═══ Texto de origem ═══

Reversão de justa causa negada
Em janeiro deste ano, um profissional de Campinas, demitido por justa causa da empresa onde trabalhava, teve o recurso negado pelo juíz Rafael Setta. O trabalhador queria que a penalidade fosse revertida para que pudesse receber seus direitos. Mas, ele não teve sucesso.
O empregado em questão havia postado mensagens se manifestando contra o uniforme da empresa num grupo de WhatsApp composto por funcionários. Segundo o juiz, o profissional usou xingamentos em relação ao seu superior. Como no grupo havia membros do RH da companhia, as mensagens chegaram ao patrão.
"A gente tem uma falta específica que enseja a justa causa, que é ferir a honra do empregador. Na sentença, diz que ele confessou as palavras que ele disse. Não foi o problema da manifestação, a questão é o limite dessa manifestação. Se faz xingamentos, acho que acaba exagerando e ferindo a honra do superior", conta.

═══ Registros fornecidos ═══

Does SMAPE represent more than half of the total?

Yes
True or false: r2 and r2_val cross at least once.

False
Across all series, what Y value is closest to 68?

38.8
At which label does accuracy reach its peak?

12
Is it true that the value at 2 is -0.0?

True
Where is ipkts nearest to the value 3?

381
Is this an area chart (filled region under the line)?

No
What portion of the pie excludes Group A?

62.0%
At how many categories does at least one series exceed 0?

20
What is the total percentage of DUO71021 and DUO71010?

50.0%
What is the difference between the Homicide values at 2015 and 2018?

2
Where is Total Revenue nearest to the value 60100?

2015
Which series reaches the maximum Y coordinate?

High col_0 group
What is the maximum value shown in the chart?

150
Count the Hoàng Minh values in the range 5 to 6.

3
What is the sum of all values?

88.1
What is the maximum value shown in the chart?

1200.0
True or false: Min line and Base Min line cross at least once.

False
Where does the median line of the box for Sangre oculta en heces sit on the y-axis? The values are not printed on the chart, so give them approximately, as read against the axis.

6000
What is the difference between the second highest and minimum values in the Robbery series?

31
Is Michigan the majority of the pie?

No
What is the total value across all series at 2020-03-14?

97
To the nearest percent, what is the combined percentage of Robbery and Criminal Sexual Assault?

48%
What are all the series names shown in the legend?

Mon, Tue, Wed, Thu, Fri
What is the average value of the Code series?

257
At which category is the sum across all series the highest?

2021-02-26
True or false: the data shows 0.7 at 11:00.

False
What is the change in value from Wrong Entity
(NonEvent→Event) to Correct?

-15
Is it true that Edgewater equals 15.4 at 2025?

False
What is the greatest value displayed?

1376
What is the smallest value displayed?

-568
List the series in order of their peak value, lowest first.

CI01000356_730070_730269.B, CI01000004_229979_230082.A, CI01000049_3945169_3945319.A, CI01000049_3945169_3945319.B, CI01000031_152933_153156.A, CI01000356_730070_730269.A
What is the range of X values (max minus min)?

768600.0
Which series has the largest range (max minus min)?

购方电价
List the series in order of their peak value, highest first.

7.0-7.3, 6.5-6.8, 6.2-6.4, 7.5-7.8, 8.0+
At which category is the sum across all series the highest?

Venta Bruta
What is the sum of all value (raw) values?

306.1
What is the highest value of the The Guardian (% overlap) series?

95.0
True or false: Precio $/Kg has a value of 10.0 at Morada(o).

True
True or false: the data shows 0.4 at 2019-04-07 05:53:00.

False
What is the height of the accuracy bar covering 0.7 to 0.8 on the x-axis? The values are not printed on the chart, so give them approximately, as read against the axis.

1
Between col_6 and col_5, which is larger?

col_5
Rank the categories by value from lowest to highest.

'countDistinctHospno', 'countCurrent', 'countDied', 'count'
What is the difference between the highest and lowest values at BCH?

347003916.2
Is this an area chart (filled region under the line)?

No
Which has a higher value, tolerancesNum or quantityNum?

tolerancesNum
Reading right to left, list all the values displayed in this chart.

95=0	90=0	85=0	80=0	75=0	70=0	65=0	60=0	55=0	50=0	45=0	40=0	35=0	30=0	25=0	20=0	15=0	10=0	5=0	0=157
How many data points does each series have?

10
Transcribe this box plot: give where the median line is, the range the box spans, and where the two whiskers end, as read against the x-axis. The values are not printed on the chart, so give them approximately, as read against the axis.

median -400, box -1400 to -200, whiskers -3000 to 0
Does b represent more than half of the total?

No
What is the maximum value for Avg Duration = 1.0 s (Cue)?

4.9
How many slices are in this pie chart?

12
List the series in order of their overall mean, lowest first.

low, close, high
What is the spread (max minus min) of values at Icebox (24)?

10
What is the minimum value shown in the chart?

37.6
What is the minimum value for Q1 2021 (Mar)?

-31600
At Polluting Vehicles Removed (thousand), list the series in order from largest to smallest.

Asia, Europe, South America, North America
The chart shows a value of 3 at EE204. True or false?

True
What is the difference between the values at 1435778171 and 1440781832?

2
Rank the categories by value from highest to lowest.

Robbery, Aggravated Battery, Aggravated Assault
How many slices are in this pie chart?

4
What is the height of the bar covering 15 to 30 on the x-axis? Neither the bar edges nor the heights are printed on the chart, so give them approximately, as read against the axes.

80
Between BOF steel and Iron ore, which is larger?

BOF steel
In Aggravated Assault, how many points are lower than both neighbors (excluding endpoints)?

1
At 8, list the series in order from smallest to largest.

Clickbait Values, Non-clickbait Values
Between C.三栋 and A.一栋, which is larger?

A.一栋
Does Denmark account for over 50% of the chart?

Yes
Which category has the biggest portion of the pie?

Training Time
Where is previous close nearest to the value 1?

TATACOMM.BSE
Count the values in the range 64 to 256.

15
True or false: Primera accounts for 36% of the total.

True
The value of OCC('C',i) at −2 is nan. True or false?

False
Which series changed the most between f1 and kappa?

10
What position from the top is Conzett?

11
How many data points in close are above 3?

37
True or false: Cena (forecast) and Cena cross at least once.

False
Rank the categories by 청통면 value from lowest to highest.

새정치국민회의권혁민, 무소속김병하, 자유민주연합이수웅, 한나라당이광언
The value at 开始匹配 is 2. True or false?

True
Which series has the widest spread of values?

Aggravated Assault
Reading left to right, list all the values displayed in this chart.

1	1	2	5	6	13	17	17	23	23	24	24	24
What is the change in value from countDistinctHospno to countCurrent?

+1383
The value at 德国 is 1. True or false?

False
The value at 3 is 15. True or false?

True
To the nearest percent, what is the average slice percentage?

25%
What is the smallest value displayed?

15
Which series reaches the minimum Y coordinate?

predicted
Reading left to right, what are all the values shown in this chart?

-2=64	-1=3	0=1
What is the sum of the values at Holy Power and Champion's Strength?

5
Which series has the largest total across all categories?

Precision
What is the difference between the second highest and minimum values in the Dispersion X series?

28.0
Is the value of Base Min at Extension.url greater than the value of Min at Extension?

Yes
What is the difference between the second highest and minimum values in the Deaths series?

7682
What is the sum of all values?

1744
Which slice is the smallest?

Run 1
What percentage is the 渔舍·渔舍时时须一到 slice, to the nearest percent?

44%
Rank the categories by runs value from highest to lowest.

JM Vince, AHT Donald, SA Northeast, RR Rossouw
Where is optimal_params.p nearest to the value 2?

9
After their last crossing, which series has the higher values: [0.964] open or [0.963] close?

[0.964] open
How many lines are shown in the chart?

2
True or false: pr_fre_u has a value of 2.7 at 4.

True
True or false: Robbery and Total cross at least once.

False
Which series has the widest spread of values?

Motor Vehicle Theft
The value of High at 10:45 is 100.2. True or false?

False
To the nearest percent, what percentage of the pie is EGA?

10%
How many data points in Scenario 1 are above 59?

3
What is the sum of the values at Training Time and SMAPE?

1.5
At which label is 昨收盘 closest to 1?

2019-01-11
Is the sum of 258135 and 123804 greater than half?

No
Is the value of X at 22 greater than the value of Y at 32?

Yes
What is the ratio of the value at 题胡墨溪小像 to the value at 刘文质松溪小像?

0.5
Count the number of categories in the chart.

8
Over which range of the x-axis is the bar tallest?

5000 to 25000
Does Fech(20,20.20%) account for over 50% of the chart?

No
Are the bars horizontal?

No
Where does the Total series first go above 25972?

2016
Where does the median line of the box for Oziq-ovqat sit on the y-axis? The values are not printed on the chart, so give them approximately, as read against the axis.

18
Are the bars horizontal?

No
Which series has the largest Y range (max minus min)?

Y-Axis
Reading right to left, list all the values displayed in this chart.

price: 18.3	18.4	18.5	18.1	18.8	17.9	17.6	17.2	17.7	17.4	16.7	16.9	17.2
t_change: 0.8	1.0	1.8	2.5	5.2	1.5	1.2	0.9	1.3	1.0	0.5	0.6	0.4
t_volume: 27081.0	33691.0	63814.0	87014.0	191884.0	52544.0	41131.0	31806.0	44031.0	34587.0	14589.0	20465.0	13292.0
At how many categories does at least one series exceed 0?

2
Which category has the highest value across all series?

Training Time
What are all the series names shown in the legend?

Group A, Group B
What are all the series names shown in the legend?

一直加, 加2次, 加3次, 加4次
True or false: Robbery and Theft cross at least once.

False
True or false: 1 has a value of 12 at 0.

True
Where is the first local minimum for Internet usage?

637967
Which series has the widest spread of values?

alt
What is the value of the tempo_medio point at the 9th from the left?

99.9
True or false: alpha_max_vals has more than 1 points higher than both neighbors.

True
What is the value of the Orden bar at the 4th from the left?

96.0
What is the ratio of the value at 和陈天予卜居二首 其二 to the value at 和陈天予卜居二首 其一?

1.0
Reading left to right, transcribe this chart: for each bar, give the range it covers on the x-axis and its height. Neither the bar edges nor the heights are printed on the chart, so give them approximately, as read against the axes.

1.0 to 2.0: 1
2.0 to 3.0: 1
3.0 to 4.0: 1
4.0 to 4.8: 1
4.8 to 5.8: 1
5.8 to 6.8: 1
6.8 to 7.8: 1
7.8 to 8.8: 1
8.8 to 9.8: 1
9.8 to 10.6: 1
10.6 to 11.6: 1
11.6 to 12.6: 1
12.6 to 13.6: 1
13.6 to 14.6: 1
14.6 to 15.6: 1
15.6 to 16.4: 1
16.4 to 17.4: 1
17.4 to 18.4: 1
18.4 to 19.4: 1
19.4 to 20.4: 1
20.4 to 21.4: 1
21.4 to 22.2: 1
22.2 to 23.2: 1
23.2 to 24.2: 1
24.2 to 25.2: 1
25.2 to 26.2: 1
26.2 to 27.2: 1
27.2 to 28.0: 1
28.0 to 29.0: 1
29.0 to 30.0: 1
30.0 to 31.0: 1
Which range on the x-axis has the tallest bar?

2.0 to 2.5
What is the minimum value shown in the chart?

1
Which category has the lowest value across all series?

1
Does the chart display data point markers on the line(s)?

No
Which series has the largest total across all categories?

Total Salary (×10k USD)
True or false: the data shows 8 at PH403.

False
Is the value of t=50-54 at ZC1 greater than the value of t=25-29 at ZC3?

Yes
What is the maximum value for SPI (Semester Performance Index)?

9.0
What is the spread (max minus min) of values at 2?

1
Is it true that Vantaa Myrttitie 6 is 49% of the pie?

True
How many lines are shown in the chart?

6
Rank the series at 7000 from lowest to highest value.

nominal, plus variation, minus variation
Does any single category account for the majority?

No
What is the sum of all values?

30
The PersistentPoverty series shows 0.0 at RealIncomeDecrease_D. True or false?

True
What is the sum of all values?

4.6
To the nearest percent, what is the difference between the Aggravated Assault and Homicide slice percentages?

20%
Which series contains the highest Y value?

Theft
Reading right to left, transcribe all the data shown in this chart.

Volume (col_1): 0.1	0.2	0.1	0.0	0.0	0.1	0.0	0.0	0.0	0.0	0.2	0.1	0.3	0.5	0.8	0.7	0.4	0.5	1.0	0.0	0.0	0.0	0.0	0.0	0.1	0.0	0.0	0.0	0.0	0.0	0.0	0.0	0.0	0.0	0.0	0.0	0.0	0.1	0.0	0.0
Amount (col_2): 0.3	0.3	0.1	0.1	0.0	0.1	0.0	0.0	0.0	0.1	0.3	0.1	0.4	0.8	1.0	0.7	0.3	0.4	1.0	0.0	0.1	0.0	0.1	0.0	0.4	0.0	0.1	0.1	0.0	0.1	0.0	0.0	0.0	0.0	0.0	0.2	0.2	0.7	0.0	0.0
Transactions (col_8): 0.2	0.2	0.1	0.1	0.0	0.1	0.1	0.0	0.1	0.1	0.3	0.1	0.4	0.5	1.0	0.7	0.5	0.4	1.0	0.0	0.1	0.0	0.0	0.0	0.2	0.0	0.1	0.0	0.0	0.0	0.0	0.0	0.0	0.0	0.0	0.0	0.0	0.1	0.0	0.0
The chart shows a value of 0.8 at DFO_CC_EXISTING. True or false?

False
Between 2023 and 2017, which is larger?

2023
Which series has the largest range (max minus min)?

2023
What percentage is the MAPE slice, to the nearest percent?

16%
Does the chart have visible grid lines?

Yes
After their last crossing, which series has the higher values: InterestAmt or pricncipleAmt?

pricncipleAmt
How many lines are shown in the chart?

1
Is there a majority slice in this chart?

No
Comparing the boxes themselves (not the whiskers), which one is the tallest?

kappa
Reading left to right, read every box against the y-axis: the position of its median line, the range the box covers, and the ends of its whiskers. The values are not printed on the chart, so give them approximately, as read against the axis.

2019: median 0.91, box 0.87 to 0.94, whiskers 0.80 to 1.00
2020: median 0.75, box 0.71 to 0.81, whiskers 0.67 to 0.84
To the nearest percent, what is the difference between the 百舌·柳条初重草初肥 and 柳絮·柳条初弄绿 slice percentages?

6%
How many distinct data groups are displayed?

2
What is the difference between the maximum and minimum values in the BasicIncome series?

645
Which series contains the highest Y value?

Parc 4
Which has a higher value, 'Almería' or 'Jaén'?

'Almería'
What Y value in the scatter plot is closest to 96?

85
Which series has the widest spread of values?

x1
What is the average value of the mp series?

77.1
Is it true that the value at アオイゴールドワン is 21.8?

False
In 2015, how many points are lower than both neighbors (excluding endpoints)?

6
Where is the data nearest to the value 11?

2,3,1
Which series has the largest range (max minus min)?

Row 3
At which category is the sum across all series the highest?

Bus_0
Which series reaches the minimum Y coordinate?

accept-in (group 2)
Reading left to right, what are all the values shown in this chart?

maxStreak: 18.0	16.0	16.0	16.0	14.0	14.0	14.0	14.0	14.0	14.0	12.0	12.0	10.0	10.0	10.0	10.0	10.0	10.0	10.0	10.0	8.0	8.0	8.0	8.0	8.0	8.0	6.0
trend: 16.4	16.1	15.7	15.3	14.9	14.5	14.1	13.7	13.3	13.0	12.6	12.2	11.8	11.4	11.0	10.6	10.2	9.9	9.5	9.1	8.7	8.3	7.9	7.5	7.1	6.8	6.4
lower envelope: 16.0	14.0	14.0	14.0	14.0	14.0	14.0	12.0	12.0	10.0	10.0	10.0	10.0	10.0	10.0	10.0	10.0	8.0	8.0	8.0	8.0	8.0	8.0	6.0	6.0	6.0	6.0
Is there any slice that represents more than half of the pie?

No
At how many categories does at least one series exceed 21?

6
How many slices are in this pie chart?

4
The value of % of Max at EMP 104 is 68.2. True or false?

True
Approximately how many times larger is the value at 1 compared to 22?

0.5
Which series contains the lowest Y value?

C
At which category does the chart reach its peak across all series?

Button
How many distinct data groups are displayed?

═══

_Lista de tarefas_
1. No texto sobre a reversão de justa causa, em que tipo de grupo o empregado postou as mensagens contra o uniforme da empresa?
2. Transcreva do texto sobre a reversão de justa causa o trecho que vai de "Reversão de justa" até "não teve sucesso.", incluindo estas últimas palavras.
3. Prossiga com o texto sobre a reversão de justa causa a partir do ponto em que ele termina.

_Respostas das tarefas_
1. Num grupo de WhatsApp composto por funcionários.

2.
Reversão de justa causa negada
Em janeiro deste ano, um profissional de Campinas, demitido por justa causa da empresa onde trabalhava, teve o recurso negado pelo juíz Rafael Setta. O trabalhador queria que a penalidade fosse revertida para que pudesse receber seus direitos. Mas, ele não teve sucesso.

3.
Nesta ação também foram considerados outras informações relativas ao funcionário, que pesavam contra o pedido dele na Justiça.
"Esse empregado tinha um histórico de advertências por outros problemas, de dormir no trabalho e faltas. No depoimento dele, em audiência, ele reconhece tudo o que ele disse, que foi transcrito para a empresa", afirma o juiz.
Reversão da justa causa concedida
Já em outro processo julgado por Setta, a justa causa foi revertida. O funcionário havia apresentado um atestado médico, válido, e postou uma foto no Facebook em uma festa no mesmo dia em que estava de licença. Para o empregador, houve fraude. Mas a Justiça constatou que não.
"A apresentação de um atestado falso dá justa causa, mas como não era falso... A alegação do processo era que a pessoa tinha melhorado e que a festa era no final da tarde e que tinha condições de ir. Ele poderia ter recebido uma advertência pela questão de estar numa festa. Achei que a justa causa era inválida porque o atestado era válido", explica o juiz.
Demissão por quebra de confiança
Setta ressalta que a falta de cuidado com a exposição de opiniões difamatórias relacionadas com a empresa pode gerar, além da visualização indesejada da rede social do colaborador, a quebra de confiança.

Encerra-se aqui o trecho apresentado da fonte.